Mit einem neuen Urteil hat das oberste deutsche Finanzgericht in München alle überrascht: Die Richter haben den Fiskus zu einer für die Steuerpflichtigen günstigeren Berechnung der außergewöhnlichen Belastungen verdonnert. „Das ist eine gute Nachricht für alle Beteiligten am Gesundheitsmarkt“, kommentiert Thomas Adolph vom führenden Vergleichsportal www.gesetzlichekrankenkassen.de. „In der Regel bilden die Ausgaben für Krankheit, Pflege und Betreuung hierbei den größten Kostenblock.“ Dem Urteil zufolge darf „nur der Teil des Gesamtbetrags der Einkünfte, der den im Gesetz genannten Grenzbetrag übersteigt, mit dem jeweils höheren Prozentsatz belastet“ werden. „Im Klartext heißt das, dass der zumutbare Eigenanteil künftig nicht mehr – gestaffelt nach Einkommen – pauschal mit einem Prozentsatz taxiert werden kann“, erläutert der Experte. Es gelten bis zur ersten Schwelle (15 340 Euro) der für diesen Haushalt niedrigste Satz, die Spanne von 15 340 bis 51 150 Euro darf nur mit dem mittleren Prozentsatz als zumutbarer Eigenanteil erfasst werden und erst die überschießenden Kosten sind mit höchsten Prozentsatz des steuerbaren Einkommens als zumutbar anzusetzen.“ Die Prozentsätze – zwischen einem und sieben Prozent des Gesamtbetrags der Einkünfte – entsprechen der Annahme, dass Bürger mit einem höheren Gesamtbetrag der Einkünfte leistungsfähiger und damit entsprechend belastbarer sind. Unterschiede macht der Fiskus auch nach Familienstand und Kinderanzahl.
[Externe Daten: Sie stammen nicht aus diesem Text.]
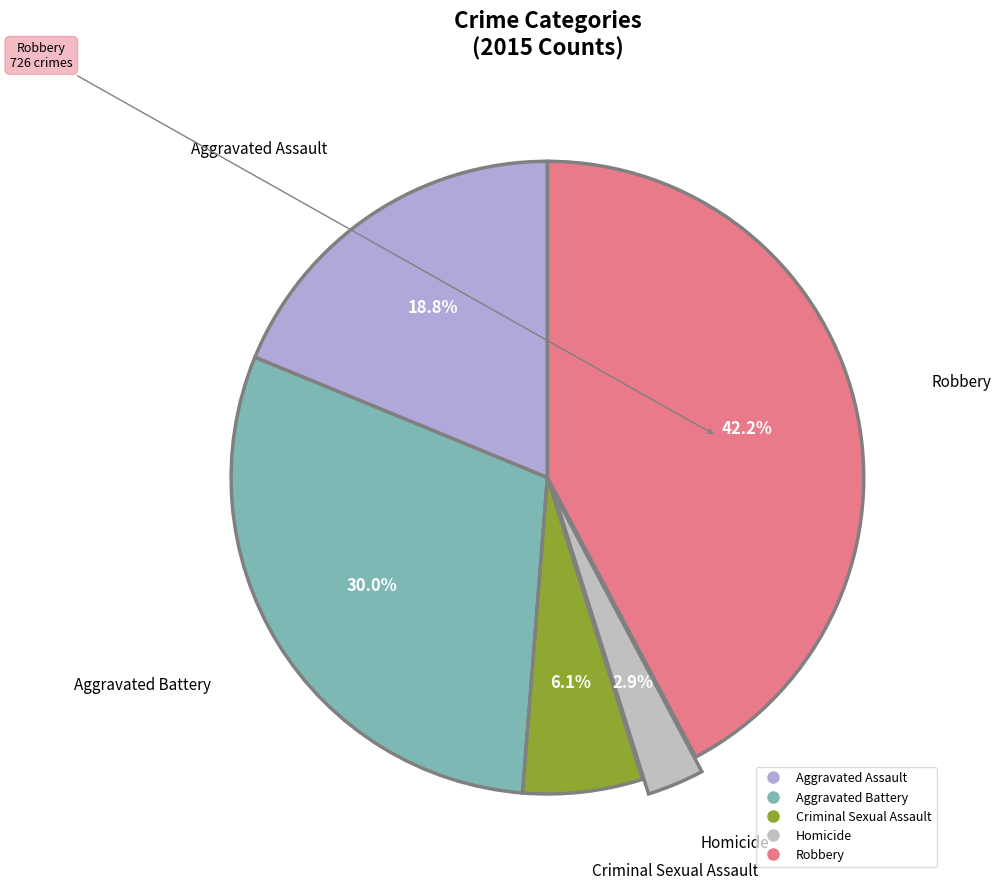

Count the number of slices in the pie.

5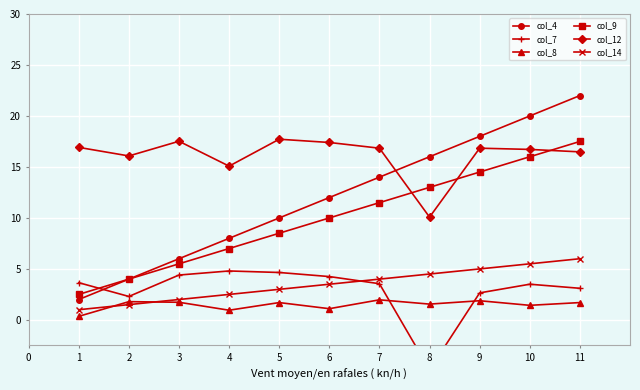

Rank the series by their maximum value, from highest to lowest.

col_4, col_12, col_9, col_14, col_7, col_8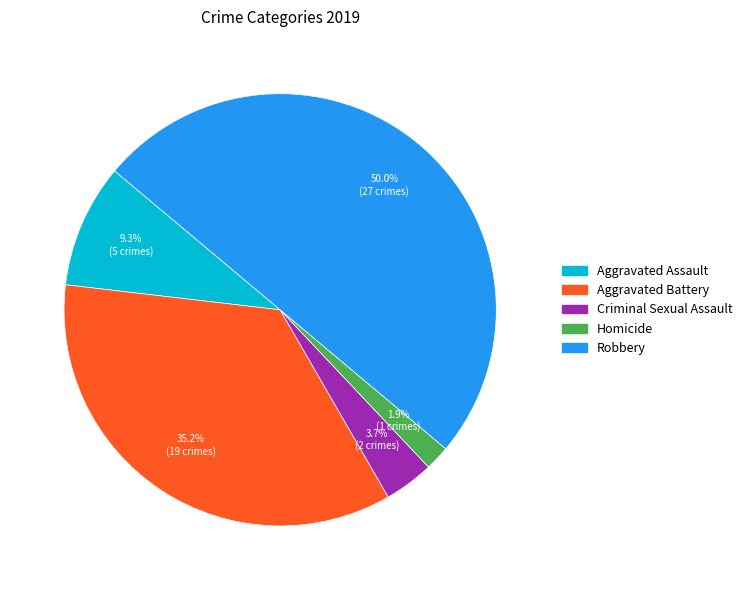

Does Criminal Sexual Assault account for over 50% of the chart?

No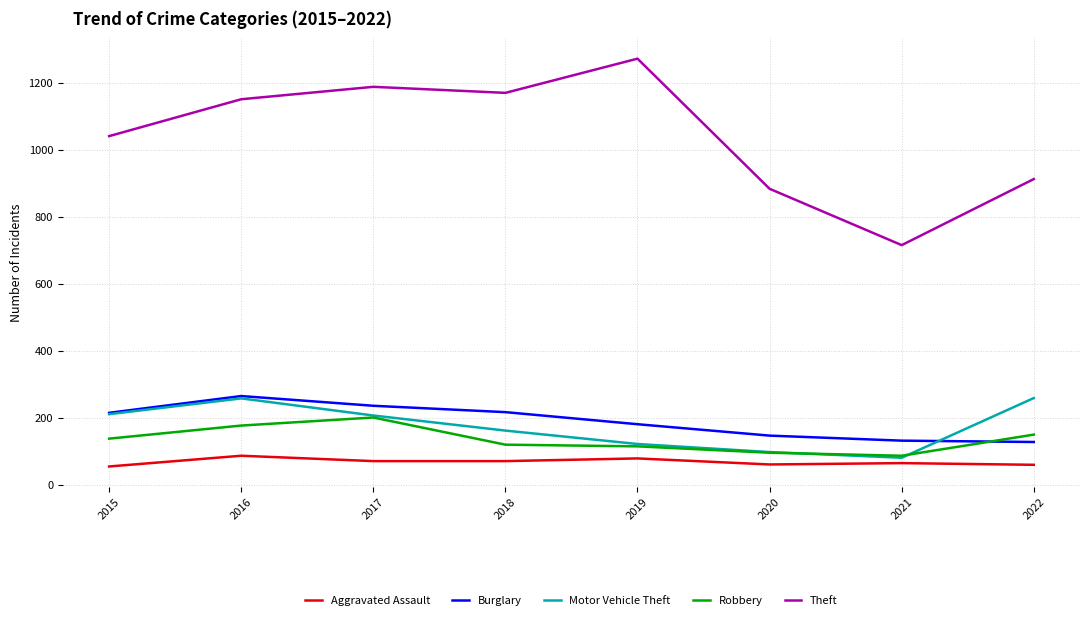

True or false: Burglary and Theft intersect in this chart.

False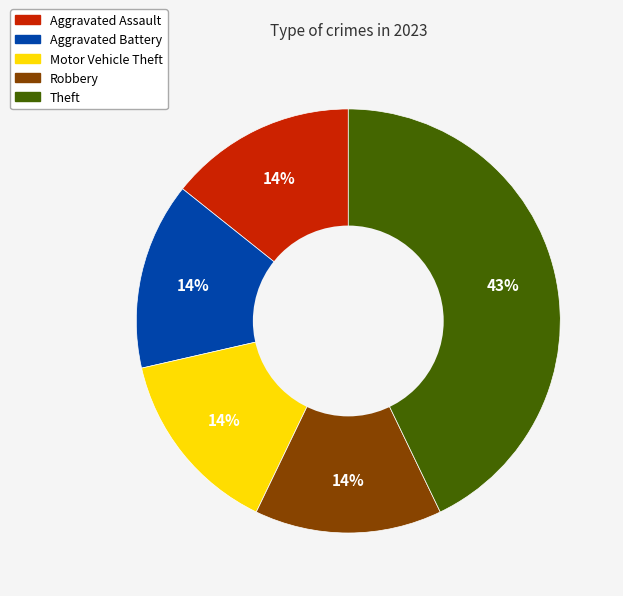

Is the sum of Theft and Aggravated Battery greater than half?

Yes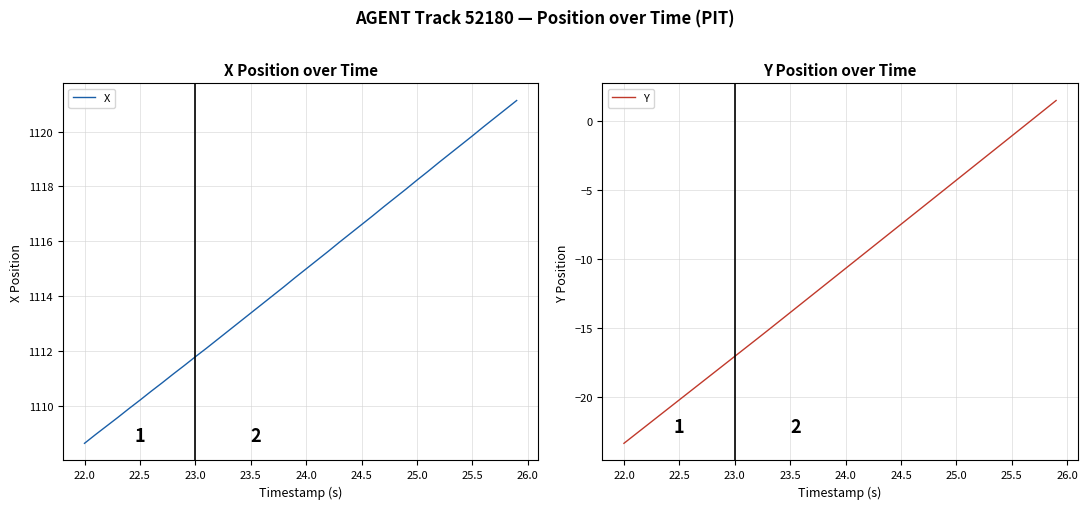

At which label does X reach its minimum?

22.0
Kommentierung der BFH-Rechtsprechung (Quelle: www.haufe.de)
Löwenanteil Gesundheitskosten
Brille, Rollstuhl, Hörgerät
Laut Wikipedia zählen zu den in Paragraf 33 Einkommensteuergesetz (EStG) geregelten außergewöhnlichen Belastungen vornehmlich Krankheitskosten: Arztkosten, soweit sie nicht von der Krankenkasse übernommen werden; Fahrtkosten zu Ärzten und Therapien; Zuzahlungen auf Medikamente; Beerdigungskosten eines nahen Verwandten, wenn das Erbe nicht ausreicht, die Kosten zu decken; Pflegekosten oder Pflegeheimkosten für die Eltern, soweit sie nicht durch Leistungen einer gesetzlichen oder privaten Pflegeversicherung gedeckt sind; Fahrtkosten für den amts- oder vertrauensärztlich empfohlenen Besuch der Anonymen Alkoholiker, dazu unter bestimmten Umständen eine Ayurveda-Behandlung sowie Augenoperationen, die eine Fehlsichtigkeit korrigieren – also alle Augen-Laser-Operationen. Dazu kommen Hilfsmittel wie Brille, Rollstuhl, Hörgerät oder die kostspieligen dritten Zähne. Auch Vorsorgemaßnahmen und begleitende Therapien wie Krankengymnastik, Yoga oder Osteopathie gehören in der Regel zu den anerkannten Belastungen.
Strenge Formvorschriften
Meist ärztliche Verordnung notwendig
Um vom Fiskus Krankheitskosten als außergewöhnliche Belastung im Sinne des Paragrafen 33 EStG anerkannt zu bekommen muss man sich den strenge Nachweispflichten unterwerfen, klärt Adolph auf. Das ergebe sich aus der geltenden Durchführungsverordnung, „welche die Zwangsläufigkeit von Aufwendungen im Krankheitsfall voraussetzt.“ Das gelinge beispielsweise durch die Verordnung eines Arztes oder Heilpraktikers für Arznei-, Heil- und Hilfsmittel. Manchmal sei auch eine vorherige Begutachtung durch den zuständigen Amtsarzt oder durch den Medizinischen Dienst der Krankenkassen notwendig. Speziell bei hohen Pflegekosten sei das oft vorteilhaft.